Yesterday, Logan pointed out that you can construct a shared_ptr<T> that manages some T but shares a control block with some completely different shared_ptr<U>:

template <typename T> class shared_ptr {
public:
  // constructs a shared_ptr that shares ownership with r and stores p
  template<typename U> shared_ptr(shared_ptr<U> const &r, T *p);
  // ...
};

This is a pretty cool use of shared_ptr that I had not seen before.

A Compelling Example

Say you have two objects -- one nested inside the other -- that need to be able to refer to eachother. If you give each object a shared_ptr to the other object, they'll leak-lock eachother until your program dies of consumption. You could break the symmetry by giving one a weak_ptr to the other, but then you run the risk of one object expiring before the other.
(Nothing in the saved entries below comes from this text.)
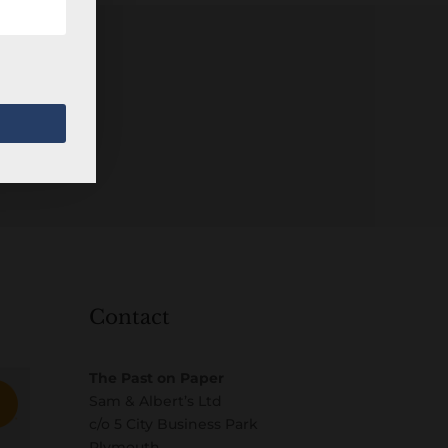
Contact
The Past on Paper
Sam & Albert’s Ltd
c/o 5 City Business Park
Plymouth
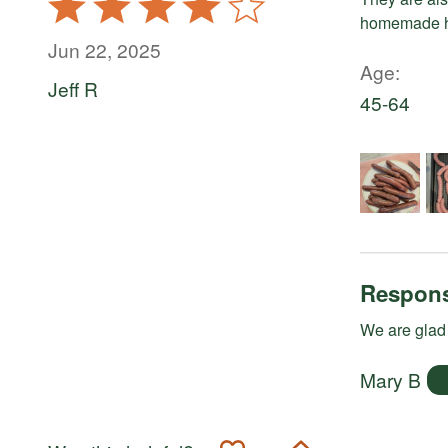
4
homemade h
out
Jun 22, 2025
of
Age
Jeff R
5
45-64
Respons
We are glad 
Mary B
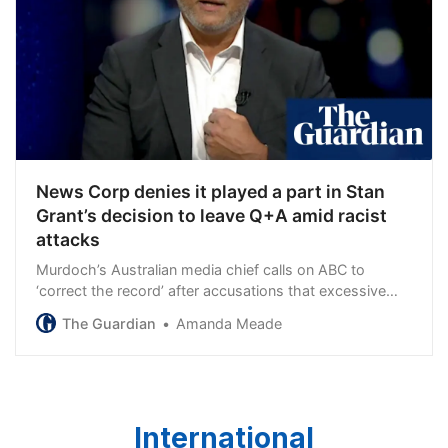
News Corp denies it played a part in Stan
Grant’s decision to leave Q+A amid racist
attacks
Murdoch’s Australian media chief calls on ABC to
‘correct the record’ after accusations that excessive
coverage encouraged racist social media trolls
The Guardian
Amanda Meade
International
What we really want is both objects to stay alive as long as either is around:

#include <memory>
#include <iostream>

struct Foo;

struct Bar {
  Bar(Foo *f) : foo(f) { std::cout << "Bar\n"; }
  ~Bar() { std::cout << "~Bar\n"; }
  // goal: this Foo should be valid as long as this Bar is alive
  Foo *foo;
};

struct Foo : std::enable_shared_from_this<Foo> {
  Foo() : bar(new Bar(this)) { std::cout << "Foo\n"; }
  ~Foo() { std::cout << "~Foo\n"; }
  // give someone access to our Bar
  std::shared_ptr<Bar> getBar() {
    return std::shared_ptr<Bar>(shared_from_this(), bar.get());
  }
  std::unique_ptr<Bar> bar;
};

int main() {
  std::shared_ptr<Bar> bar;
  {
    std::shared_ptr<Foo> foo(new Foo);
    bar = foo->getBar();
  }
  std::cout << "foo is dead now...or is it?\n";
}

When run, the above code produces the following output:

Bar
Foo
foo is dead now...or is it?
~Foo
~Bar

The Thrilling Conclusion

By attaching the shared_ptr<Bar> to the control block for the shared_ptr<Foo>, we can enforce the idea that if we grab a Bar from a Foo, the Foo will live at least as long as the Bar does.